Have basic testing complete of erasing application/main code, flashing
data, and reading it back for verification.
This ended up being pretty big task to get working. Some previous
efforts helped out quite a bit though. The first thing needed was a
path out of the main application and this was done in bootload.c by
calling PREP_FWUPDATE. That jumps to the fwupdate area (first 2KByte)
of flash.
There the 'fwupate main' takes over. It updates the usbFunction
Setup/Write ram function pointers to fwupdate's own setup function.
Then it must hijack the processor's execution so once the PREP_UPDATE
exception is complete the processor returns to the fwupdater instead of
the main. This is done by snooping back through the stack and finding
the stack frame keying off of xPSR and valid PC address. It then stomps
the PC & LR in the stack frame to steal execution from the main thread.
After that, all usb transfers are handled by the fwupdater.
Able to get buy without the write so far since setup packets provide
data but are also IN transfers to give path for sending data back to
host. So to keep things small and simple this is all that's handled so
far. Once I get tired of it being so slow I can implement the
usbFunctionWrite and speed things up quite a bit. Haven't actually
timed it yet, but for only 20KByte of data it and not being very
frequent it shouldn't be a big deal. The more I say this the more I'm
thinking I'll add that next because I'll be using it myself so much for
development.. Less time in that state is less likely for ppl to
'semi-brick' their device.
There is of course always the stmicro dfuse demo that can always unbrick
the device. I tried really hard to jump to their bootloader but no
matter what I did I couldn't get it working. It was never recognized by
USB. I half way wonder now if I needed to disable the bootpin which I
never would want to do anyway..
Created separate build_stm folders for INL6 & INL_NES which is what all
the NESmaker kits use. Also update the make files to be more accurate
about what chip their using since fwupdate tries to prevent a hardfault
from flash access beyond what's available.
This update doesn't include a means of updating the first 2KByte of
firmware updater space itself. But the application code should be able
to take care of that for us in a future update. It's only 2KByte so
just temporarily storing the fresh build in SRAM will probably work.
Although will have to be careful about any calls from application code
to fwupdater. Plus there's always dfuse..
Other problem I ran into was erasing the application code. It worked
fine early on for all 30KByte. But as my fwupdater function grew it
crashed when page 18 was erased. Realized my bigger switch/case
statement was calling a gcc library function that resided in the
application code. It was only 50Bytes, so moved it to fwupdate section.
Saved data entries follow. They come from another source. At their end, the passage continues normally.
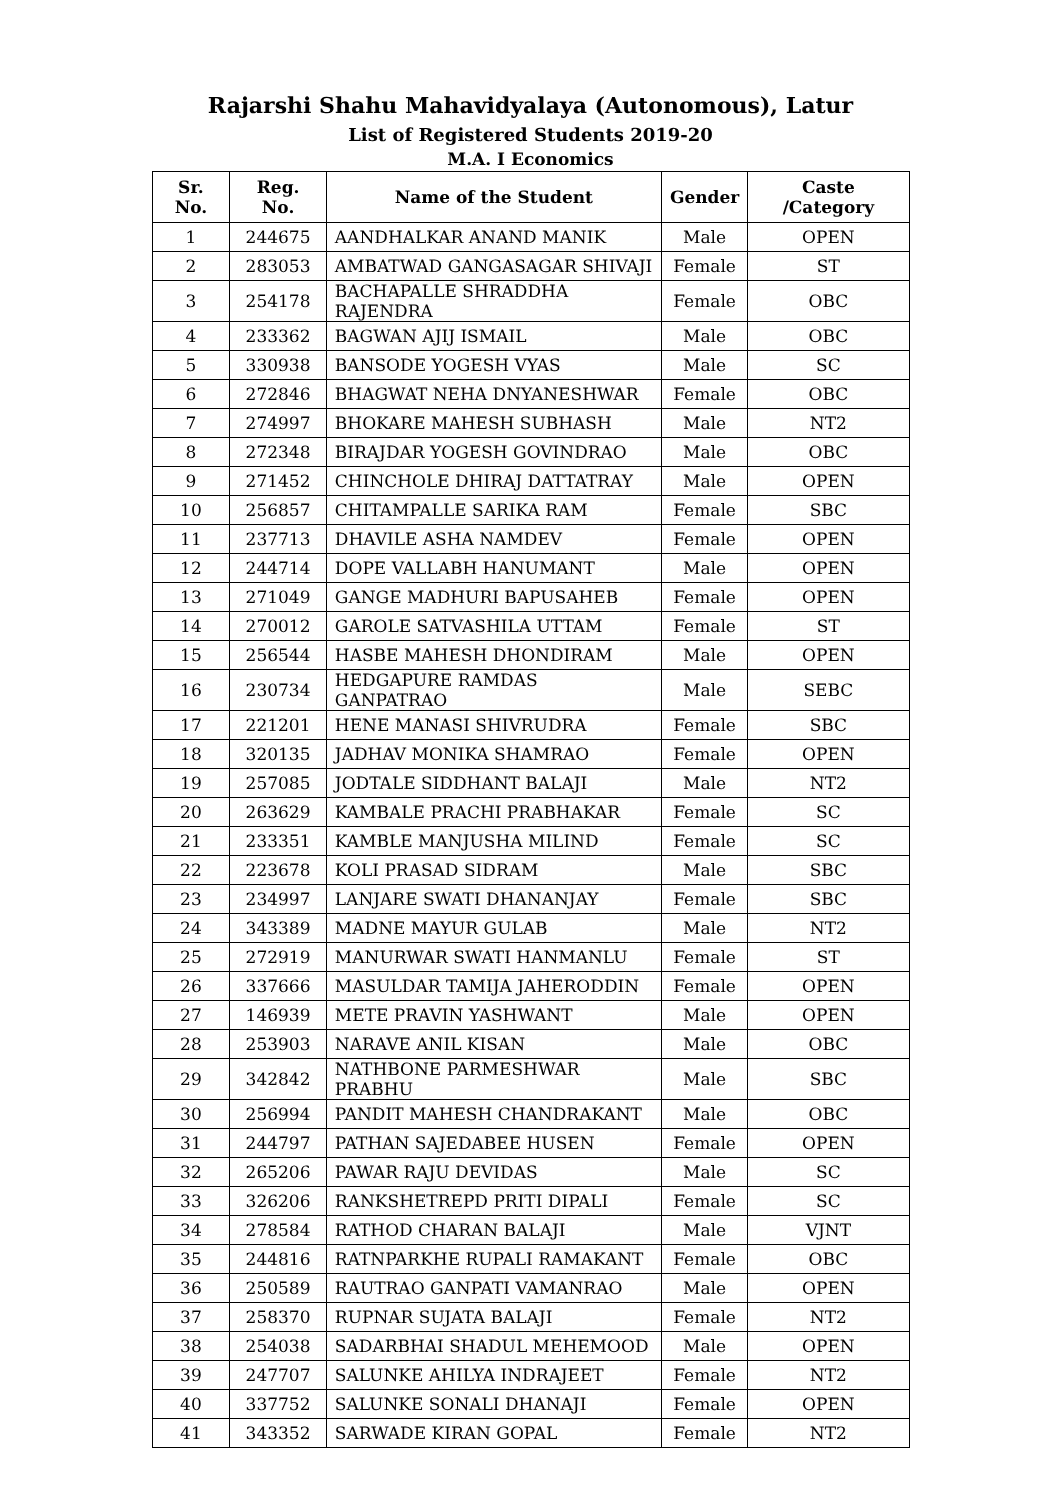Rajarshi Shahu Mahavidyalaya (Autonomous), Latur
List of Registered Students 2019-20
M.A. I Economics
| Sr. No. | Reg. No. | Name of the Student | Gender | Caste /Category |
| --- | --- | --- | --- | --- |
| 1 | 244675 | AANDHALKAR ANAND MANIK | Male | OPEN |
| 2 | 283053 | AMBATWAD GANGASAGAR SHIVAJI | Female | ST |
| 3 | 254178 | BACHAPALLE SHRADDHA RAJENDRA | Female | OBC |
| 4 | 233362 | BAGWAN AJIJ ISMAIL | Male | OBC |
| 5 | 330938 | BANSODE YOGESH VYAS | Male | SC |
| 6 | 272846 | BHAGWAT NEHA DNYANESHWAR | Female | OBC |
| 7 | 274997 | BHOKARE MAHESH SUBHASH | Male | NT2 |
| 8 | 272348 | BIRAJDAR YOGESH GOVINDRAO | Male | OBC |
| 9 | 271452 | CHINCHOLE DHIRAJ DATTATRAY | Male | OPEN |
| 10 | 256857 | CHITAMPALLE SARIKA RAM | Female | SBC |
| 11 | 237713 | DHAVILE ASHA NAMDEV | Female | OPEN |
| 12 | 244714 | DOPE VALLABH HANUMANT | Male | OPEN |
| 13 | 271049 | GANGE MADHURI BAPUSAHEB | Female | OPEN |
| 14 | 270012 | GAROLE SATVASHILA UTTAM | Female | ST |
| 15 | 256544 | HASBE MAHESH DHONDIRAM | Male | OPEN |
| 16 | 230734 | HEDGAPURE RAMDAS GANPATRAO | Male | SEBC |
| 17 | 221201 | HENE MANASI SHIVRUDRA | Female | SBC |
| 18 | 320135 | JADHAV MONIKA SHAMRAO | Female | OPEN |
| 19 | 257085 | JODTALE SIDDHANT BALAJI | Male | NT2 |
| 20 | 263629 | KAMBALE PRACHI PRABHAKAR | Female | SC |
| 21 | 233351 | KAMBLE MANJUSHA MILIND | Female | SC |
| 22 | 223678 | KOLI PRASAD SIDRAM | Male | SBC |
| 23 | 234997 | LANJARE SWATI DHANANJAY | Female | SBC |
| 24 | 343389 | MADNE MAYUR GULAB | Male | NT2 |
| 25 | 272919 | MANURWAR SWATI HANMANLU | Female | ST |
| 26 | 337666 | MASULDAR TAMIJA JAHERODDIN | Female | OPEN |
| 27 | 146939 | METE PRAVIN YASHWANT | Male | OPEN |
| 28 | 253903 | NARAVE ANIL KISAN | Male | OBC |
| 29 | 342842 | NATHBONE PARMESHWAR PRABHU | Male | SBC |
| 30 | 256994 | PANDIT MAHESH CHANDRAKANT | Male | OBC |
| 31 | 244797 | PATHAN SAJEDABEE HUSEN | Female | OPEN |
| 32 | 265206 | PAWAR RAJU DEVIDAS | Male | SC |
| 33 | 326206 | RANKSHETREPD PRITI DIPALI | Female | SC |
| 34 | 278584 | RATHOD CHARAN BALAJI | Male | VJNT |
| 35 | 244816 | RATNPARKHE RUPALI RAMAKANT | Female | OBC |
| 36 | 250589 | RAUTRAO GANPATI VAMANRAO | Male | OPEN |
| 37 | 258370 | RUPNAR SUJATA BALAJI | Female | NT2 |
| 38 | 254038 | SADARBHAI SHADUL MEHEMOOD | Male | OPEN |
| 39 | 247707 | SALUNKE AHILYA INDRAJEET | Female | NT2 |
| 40 | 337752 | SALUNKE SONALI DHANAJI | Female | OPEN |
| 41 | 343352 | SARWADE KIRAN GOPAL | Female | NT2 |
Brought 2 of similar library functions over as well, but one of them
disappeared with update to latest version of arm-none-eabi-gcc.
Not a commit really, but this is the release where I updated gcc. Was
previously:
gcc version 6.2.1 20161205 (release)
[ARM/embedded-6-branch revision 243739]
is now:
gcc version 7.3.1 20180622 (release) [ARM/embedded-7-branch revision
261907] (GNU Tools for Arm Embedded Processors 7-2018-q2-update)
Updating gcc provided a smaller build size of ~250 Bytes from the tail
end. But it also freed up ~50Bytes in fwupdate space as well.
with large number of updates to the linker script (nokeep.ld)
The first 2KByte is dedicated for vector table, usb driver, usb desc
tables, hardfault, dummy handler, and firmware update routines. There
is currently ~700Bytes of free space in that first 2KB. Should be
plenty of space for firmware update routines and other advanced future
features.
The 070RB has 2KByte pages, and 070C6 has 1KB pages, which is the
smallest erase granularity size. So we can't really have anything
smaller than 2KByte on the RB. This leaves 30Kbyte for the
main/application code on the C6 which should be more than enough.
That 30KByte starts with the reset handler fixed to 0x0800_0800 because
we don't want to have to update the vector table.
After the reset handler is the usbFunctionWrite, then Setup routines
which the usb driver calls for incoming/outgoing data. These need to be
in first 64KByte of flash as a 16bit pointer is kept in usb_buff RAM.
Write was put first as it's less likely to change, with Setup following
which is quite large due to all the inlining that's happening inside it
thanks to the compiler.
Perhaps these function locations could be kept at a fixed location. Or
we could make a 'vector table' of our own just before the reset handler.
This may speed things up a bit, but for now it works. Also like the
ability to change these pointers which may be useful for the next update
as the firmware update code will effectively need it's own Setup/Write
functions. So the current pointers can just be updated to call them
instead, and restore originals/new ones through reset.?
This leaves 96KByte of unused flash on the 070RB, don't have any plans
for this yet. Perhaps future updates for all the connectors and
features will require it.
Also added definition for fast ram functions to .data section. Got that
working but not sure when it may be needed..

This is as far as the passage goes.